TODAY IN HISTORY
On Jan. 21, 1793, during the French Revolution, King Louis XVI was executed on the guillotine.
In 1861, Jefferson Davis of Mississippi and four other Southerners whose states had seceded from the Union resigned from the U.S. Senate.
In 1908, New York City’s Board of Aldermen passed an ordinance prohibiting women from smoking in public establishments.
In 1924, Russian revolutionary Vladimir Lenin died at age 53.
In 1954, the first atomic submarine, the USS Nautilus, was launched at Groton, Connecticut.
In 1976, British Airways and Air France inaugurated scheduled passenger service on the supersonic Concorde jet.
In 1977, on his first full day in office, President Jimmy Carter pardoned almost all Vietnam War draft evaders.

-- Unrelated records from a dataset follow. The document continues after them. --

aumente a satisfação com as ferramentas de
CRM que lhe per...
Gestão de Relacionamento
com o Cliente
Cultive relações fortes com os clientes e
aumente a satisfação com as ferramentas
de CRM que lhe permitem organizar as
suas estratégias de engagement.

In 1982, convict-turned-author Jack Henry Abbott was found guilty in New York of first-degree manslaughter in the stabbing death of waiter Richard Adan in 1981. (Abbott was later sentenced to 15 years to life in prison; he committed suicide in 2002.)

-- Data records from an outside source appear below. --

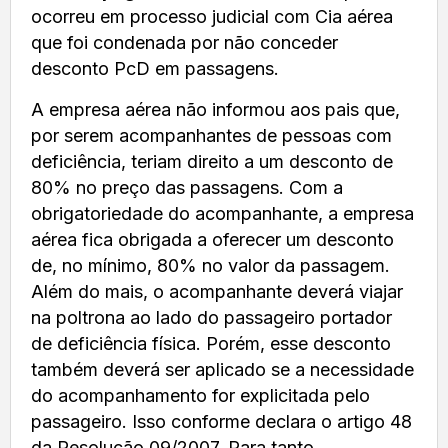
ocorreu em processo judicial com Cia aérea
que foi condenada por não conceder
desconto PcD em passagens.
A empresa aérea não informou aos pais que,
por serem acompanhantes de pessoas com
deficiência, teriam direito a um desconto de
80% no preço das passagens. Com a
obrigatoriedade do acompanhante, a empresa
aérea fica obrigada a oferecer um desconto
de, no mínimo, 80% no valor da passagem.
Além do mais, o acompanhante deverá viajar
na poltrona ao lado do passageiro portador
de deficiência física. Porém, esse desconto
também deverá ser aplicado se a necessidade
do acompanhamento for explicitada pelo
passageiro. Isso conforme declara o artigo 48
da Resolução 09/2007. Para tanto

In 1994, a jury in Manassas, Virginia, found Lorena Bobbitt not guilty by reason of temporary insanity of maliciously wounding her husband John, whom she’d accused of sexually assaulting her.
In 1997, Speaker Newt Gingrich was reprimanded and fined as the House voted for the first time in history to discipline its leader for misconduct.

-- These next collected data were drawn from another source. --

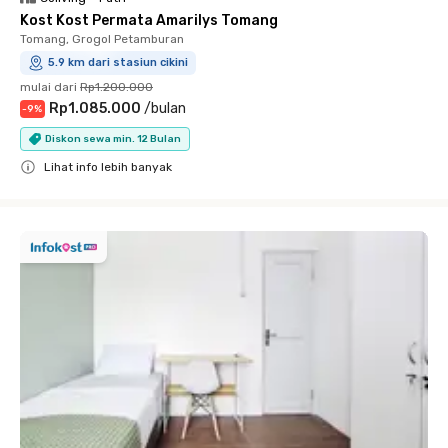
Kost Kost Permata Amarilys Tomang
Tomang, Grogol Petamburan
5.9 km dari stasiun cikini
mulai dari
Rp1.200.000
Rp1.085.000
/
bulan
-
9
%
Diskon sewa min. 12 Bulan
Lihat info lebih banyak
Close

In 2003, the Census Bureau announced that Hispanics had become America’s largest minority group.
In 2007, Lovie Smith became the first black head coach to make it to the Super Bowl when his Chicago Bears won the NFC championship, beating the New Orleans Saints 39-14; Tony Dungy became the second when his Indianapolis Colts took the AFC title over the New England Patriots, 38-34.